--- Your objective ---
Copy the records below word for word, from the line containing "CH, ZH, TI, VD, AG, FR, GE, GR, BE" through the line containing "At how many categories does at least one series exceed 509?", including both of those lines.

■ ■ ■

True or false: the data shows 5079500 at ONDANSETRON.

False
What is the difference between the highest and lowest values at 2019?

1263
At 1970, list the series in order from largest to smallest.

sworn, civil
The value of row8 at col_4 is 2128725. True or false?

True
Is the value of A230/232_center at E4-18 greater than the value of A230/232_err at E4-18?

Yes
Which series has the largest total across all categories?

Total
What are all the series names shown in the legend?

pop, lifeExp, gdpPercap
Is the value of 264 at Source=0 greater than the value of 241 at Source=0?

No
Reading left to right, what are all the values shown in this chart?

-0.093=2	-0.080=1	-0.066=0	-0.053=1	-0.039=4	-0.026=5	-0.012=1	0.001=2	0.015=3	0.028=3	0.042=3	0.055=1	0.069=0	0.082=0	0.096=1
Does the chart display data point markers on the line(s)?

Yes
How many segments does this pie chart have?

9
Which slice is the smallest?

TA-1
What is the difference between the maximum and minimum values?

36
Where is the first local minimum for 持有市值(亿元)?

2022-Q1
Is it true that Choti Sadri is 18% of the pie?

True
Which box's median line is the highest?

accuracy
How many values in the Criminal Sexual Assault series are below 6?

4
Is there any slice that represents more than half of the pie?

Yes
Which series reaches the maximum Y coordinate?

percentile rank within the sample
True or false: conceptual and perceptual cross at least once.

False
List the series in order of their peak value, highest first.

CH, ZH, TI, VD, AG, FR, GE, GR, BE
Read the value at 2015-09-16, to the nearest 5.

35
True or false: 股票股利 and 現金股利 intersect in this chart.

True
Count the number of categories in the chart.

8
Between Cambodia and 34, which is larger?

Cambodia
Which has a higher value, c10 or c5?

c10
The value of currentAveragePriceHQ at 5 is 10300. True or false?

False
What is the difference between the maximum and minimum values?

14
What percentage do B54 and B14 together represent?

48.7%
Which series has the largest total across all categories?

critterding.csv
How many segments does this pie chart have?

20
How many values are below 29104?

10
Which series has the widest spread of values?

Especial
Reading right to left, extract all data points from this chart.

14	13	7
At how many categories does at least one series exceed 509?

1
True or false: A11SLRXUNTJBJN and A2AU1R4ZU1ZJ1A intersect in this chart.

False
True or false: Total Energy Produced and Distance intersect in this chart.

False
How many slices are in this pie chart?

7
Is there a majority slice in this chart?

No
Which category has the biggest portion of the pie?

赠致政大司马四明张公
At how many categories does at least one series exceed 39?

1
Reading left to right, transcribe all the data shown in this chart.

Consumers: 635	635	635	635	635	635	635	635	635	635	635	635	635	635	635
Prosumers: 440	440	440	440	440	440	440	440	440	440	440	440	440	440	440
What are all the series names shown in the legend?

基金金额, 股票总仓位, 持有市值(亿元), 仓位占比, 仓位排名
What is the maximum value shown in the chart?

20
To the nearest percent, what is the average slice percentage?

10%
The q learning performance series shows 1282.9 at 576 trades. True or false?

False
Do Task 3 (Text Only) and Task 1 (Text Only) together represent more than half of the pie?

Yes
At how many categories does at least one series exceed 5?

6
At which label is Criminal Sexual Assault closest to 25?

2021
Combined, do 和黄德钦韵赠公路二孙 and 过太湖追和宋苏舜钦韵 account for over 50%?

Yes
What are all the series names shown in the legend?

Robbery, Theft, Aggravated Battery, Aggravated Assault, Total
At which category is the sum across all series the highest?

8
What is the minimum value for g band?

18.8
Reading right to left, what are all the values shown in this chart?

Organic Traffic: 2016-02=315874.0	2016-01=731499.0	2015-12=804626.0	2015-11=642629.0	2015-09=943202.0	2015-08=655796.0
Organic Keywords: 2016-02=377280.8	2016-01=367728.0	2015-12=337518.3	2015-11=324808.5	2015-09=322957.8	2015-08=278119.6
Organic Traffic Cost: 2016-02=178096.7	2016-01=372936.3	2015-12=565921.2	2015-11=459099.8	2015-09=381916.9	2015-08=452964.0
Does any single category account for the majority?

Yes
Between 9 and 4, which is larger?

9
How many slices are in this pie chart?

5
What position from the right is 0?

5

■ ■ ■

--- Task response ---
CH, ZH, TI, VD, AG, FR, GE, GR, BE
Read the value at 2015-09-16, to the nearest 5.

35
True or false: 股票股利 and 現金股利 intersect in this chart.

True
Count the number of categories in the chart.

8
Between Cambodia and 34, which is larger?

Cambodia
Which has a higher value, c10 or c5?

c10
The value of currentAveragePriceHQ at 5 is 10300. True or false?

False
What is the difference between the maximum and minimum values?

14
What percentage do B54 and B14 together represent?

48.7%
Which series has the largest total across all categories?

critterding.csv
How many segments does this pie chart have?

20
How many values are below 29104?

10
Which series has the widest spread of values?

Especial
Reading right to left, extract all data points from this chart.

14	13	7
At how many categories does at least one series exceed 509?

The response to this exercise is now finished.